[Passage Boundary: Start]

Circle Players presents this Shakespeare comedy, with a gender-bending twist.
By: Stuart Duncan
It was just a few years ago the Circle Players staged its first Shakespeare play, and worried lest the audience at its intimate Playhouse on Victoria Avenue in Piscataway might shun such classic material. To everyone’s surprise and delight, Shakespearean comedies have been hugely successful and the latest in the series, The Taming of the Shrew, has just opened for a three-week run. It is a joy.
Director Rob Pherson set the story in the 1890s, played a gender-bender game with one of the principal characters and allowed his talented company considerable leeway to take liberties with Elizabethan mores and in the process found both humor and understanding. The work was first printed in the first folio (in 1623), but apparently had been taken from an anonymous 1594 comedy first presented by the servants of the Earl of Pembroke.
The plot is simple: The "shrew" is Katharina, a maiden of such violent whims and tempers that it seems unlikely she will ever find a husband. Her father, Baptista, refuses to allow her lovable younger sister, Bianca, to marry one of her numerous suitors until Katharina is off his hands. Finally Petruchio appears, marries Katharina in short order and, by his own abrupt highhandedness, "tames" her to such good effect that he wins a bet with two other men on a test of their wives’ obedience. According to the script, the entire play is enacted for the benefit of Christopher Sly, a drunken tinker.

[Passage Boundary: End]
[Excerpted records Boundary: Start]

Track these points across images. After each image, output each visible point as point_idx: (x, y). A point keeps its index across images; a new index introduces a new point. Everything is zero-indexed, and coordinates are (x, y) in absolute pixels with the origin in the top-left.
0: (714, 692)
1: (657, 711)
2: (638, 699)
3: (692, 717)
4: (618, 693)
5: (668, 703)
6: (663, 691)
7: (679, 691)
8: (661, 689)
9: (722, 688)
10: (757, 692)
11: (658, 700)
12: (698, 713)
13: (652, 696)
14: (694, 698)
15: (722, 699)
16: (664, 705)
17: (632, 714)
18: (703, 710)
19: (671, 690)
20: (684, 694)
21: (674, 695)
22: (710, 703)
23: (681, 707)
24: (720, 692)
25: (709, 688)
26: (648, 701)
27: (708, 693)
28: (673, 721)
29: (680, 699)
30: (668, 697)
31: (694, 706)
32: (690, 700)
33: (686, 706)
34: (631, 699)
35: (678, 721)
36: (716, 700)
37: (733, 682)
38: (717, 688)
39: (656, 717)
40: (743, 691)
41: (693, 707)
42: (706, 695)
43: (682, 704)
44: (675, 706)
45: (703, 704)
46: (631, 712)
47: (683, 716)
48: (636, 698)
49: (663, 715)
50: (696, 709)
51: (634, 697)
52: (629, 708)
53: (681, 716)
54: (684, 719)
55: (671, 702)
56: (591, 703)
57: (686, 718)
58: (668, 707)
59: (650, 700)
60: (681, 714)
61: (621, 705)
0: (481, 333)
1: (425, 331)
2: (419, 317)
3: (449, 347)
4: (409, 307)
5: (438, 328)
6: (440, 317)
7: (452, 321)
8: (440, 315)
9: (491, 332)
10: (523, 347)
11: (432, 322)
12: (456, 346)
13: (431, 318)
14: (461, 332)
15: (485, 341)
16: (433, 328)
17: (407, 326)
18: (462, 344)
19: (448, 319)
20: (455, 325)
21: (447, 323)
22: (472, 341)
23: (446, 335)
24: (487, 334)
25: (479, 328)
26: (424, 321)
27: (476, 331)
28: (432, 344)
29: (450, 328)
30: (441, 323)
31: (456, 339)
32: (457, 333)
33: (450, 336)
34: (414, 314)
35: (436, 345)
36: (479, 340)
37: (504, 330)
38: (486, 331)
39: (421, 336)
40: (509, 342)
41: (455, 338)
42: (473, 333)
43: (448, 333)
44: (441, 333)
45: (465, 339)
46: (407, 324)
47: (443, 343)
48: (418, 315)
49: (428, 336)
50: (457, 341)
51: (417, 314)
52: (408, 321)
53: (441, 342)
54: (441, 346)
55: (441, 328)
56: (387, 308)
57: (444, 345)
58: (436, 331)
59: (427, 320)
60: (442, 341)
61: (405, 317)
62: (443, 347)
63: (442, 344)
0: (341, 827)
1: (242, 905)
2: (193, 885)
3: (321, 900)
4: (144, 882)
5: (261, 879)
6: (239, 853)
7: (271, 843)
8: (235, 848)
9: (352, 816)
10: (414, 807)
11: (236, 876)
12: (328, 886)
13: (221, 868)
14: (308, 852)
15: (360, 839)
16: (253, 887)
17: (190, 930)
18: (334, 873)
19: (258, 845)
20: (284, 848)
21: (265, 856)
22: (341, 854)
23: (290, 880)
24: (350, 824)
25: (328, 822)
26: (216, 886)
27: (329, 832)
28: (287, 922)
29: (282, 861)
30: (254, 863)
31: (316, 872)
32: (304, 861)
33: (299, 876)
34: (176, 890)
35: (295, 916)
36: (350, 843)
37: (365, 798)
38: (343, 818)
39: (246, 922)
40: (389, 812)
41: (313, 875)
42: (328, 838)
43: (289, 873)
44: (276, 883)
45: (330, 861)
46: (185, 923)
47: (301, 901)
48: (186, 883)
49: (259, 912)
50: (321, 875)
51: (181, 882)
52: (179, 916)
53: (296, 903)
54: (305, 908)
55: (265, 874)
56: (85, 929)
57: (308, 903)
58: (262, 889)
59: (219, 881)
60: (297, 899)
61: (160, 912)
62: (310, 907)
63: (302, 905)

[Excerpted records Boundary: End]

> _Exercises_:
a) Echo the Taming of the Shrew review word for word, starting at "By: Stuart Duncan" and ending at "It is a joy.".
b) In the Taming of the Shrew review, in what decade did the director set the story?
c) Carry the Taming of the Shrew review forward from its last sentence.

> _Numbered answers_:
a)
By: Stuart Duncan
It was just a few years ago the Circle Players staged its first Shakespeare play, and worried lest the audience at its intimate Playhouse on Victoria Avenue in Piscataway might shun such classic material. To everyone’s surprise and delight, Shakespearean comedies have been hugely successful and the latest in the series, The Taming of the Shrew, has just opened for a three-week run. It is a joy.

b) The 1890s.

c)
But director Pherson has cut Sly and the entire prologue section from the evening and hence streamlined the production nicely. He also has turned "father" Baptista into a "mother" (albeit a cigar-smoking mom) and then turned the story over to a splendid cast. Paul Salvatoriello romps through the role of Petruchio, always seeming about to break into "I’ve Come To Wive It Wealthily in Padua." Patti Murtha has the voice and demeanor for a stunning Katharina and therefore matches him barb for barb. Jennifer Wewers-Sharp is a delicious Bianca, with Al Contursi, Jon Heron and Greg DePetro as her suitors. Catherine Rowe plays Baptista as if she chewed cigars after every meal. Director Pherson himself fills in a number of small cameo roles and hits paydirt as Nathaniel, stealing one scene.
The Victorian costuming credit Piper Miley, Jeanne Woerner and Caron-Lee Sweeney is outstanding. And the Playhouse’s configuration (really theater in a rectangle) works particularly well with the classics, especially when the director and the cast know exactly what they are doing. There are lots of good Shakespeare comedies left.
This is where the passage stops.